#### [Your instructions]
Please copy out the entries until you have copied the line that contains "(= 882.35) |", beginning with the first line.

[Dataset entries]
########################################

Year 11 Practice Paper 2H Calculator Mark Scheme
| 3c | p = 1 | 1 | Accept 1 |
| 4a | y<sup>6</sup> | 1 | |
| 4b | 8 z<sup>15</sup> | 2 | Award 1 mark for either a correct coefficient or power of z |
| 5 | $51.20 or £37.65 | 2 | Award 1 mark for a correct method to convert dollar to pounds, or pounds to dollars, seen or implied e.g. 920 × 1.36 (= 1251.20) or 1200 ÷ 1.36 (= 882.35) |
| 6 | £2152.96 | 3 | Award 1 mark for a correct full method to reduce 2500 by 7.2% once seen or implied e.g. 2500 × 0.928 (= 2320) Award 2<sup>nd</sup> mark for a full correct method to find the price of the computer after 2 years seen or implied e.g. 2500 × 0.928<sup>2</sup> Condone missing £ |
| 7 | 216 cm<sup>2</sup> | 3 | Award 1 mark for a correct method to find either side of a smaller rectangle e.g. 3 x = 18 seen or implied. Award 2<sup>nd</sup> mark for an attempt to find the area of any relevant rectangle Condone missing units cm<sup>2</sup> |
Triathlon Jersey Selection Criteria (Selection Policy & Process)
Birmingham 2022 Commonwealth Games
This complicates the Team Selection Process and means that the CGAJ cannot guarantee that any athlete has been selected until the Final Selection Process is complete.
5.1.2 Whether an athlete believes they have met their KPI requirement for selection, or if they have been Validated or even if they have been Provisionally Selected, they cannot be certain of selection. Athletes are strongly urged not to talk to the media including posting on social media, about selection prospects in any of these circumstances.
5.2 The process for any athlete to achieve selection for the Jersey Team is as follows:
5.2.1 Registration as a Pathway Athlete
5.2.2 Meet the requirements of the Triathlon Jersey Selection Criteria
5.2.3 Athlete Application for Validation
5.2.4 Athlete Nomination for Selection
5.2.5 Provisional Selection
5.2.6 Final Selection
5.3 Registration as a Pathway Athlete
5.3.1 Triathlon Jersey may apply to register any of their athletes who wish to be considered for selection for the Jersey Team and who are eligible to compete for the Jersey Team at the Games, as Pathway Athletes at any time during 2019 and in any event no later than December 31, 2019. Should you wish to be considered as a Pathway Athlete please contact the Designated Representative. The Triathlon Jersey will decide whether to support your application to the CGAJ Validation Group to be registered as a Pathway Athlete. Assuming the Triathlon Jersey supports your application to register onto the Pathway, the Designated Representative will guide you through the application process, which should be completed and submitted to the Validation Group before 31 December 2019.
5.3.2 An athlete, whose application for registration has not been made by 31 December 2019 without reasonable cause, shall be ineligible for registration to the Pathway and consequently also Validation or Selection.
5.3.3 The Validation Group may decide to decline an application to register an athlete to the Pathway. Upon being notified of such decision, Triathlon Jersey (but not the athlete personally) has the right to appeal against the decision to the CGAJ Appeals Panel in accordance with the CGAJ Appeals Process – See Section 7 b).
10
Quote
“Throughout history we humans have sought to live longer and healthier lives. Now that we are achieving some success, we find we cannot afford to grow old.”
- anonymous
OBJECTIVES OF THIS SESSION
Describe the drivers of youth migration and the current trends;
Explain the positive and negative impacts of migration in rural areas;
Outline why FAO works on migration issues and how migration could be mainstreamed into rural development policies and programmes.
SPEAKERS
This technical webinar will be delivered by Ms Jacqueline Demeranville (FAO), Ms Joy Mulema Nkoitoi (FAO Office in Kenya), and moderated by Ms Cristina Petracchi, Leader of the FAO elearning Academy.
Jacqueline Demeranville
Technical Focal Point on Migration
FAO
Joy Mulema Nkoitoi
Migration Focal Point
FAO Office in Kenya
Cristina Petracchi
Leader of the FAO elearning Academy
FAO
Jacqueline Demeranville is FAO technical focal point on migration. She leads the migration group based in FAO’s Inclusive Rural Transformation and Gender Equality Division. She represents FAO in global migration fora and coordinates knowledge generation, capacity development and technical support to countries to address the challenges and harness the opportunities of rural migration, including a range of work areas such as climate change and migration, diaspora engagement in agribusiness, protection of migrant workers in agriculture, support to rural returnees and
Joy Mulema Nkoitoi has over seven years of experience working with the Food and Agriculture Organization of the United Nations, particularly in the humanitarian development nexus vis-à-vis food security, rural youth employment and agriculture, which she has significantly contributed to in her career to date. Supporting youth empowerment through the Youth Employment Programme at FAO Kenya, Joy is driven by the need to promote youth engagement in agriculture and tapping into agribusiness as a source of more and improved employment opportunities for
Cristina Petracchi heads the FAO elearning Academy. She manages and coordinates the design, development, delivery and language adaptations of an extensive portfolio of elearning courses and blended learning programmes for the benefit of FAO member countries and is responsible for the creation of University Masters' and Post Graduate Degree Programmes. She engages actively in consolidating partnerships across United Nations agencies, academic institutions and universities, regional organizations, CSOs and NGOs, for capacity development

########################################

#### [Task solution]
Year 11 Practice Paper 2H Calculator Mark Scheme
| 3c | p = 1 | 1 | Accept 1 |
| 4a | y<sup>6</sup> | 1 | |
| 4b | 8 z<sup>15</sup> | 2 | Award 1 mark for either a correct coefficient or power of z |
| 5 | $51.20 or £37.65 | 2 | Award 1 mark for a correct method to convert dollar to pounds, or pounds to dollars, seen or implied e.g. 920 × 1.36 (= 1251.20) or 1200 ÷ 1.36 (= 882.35) |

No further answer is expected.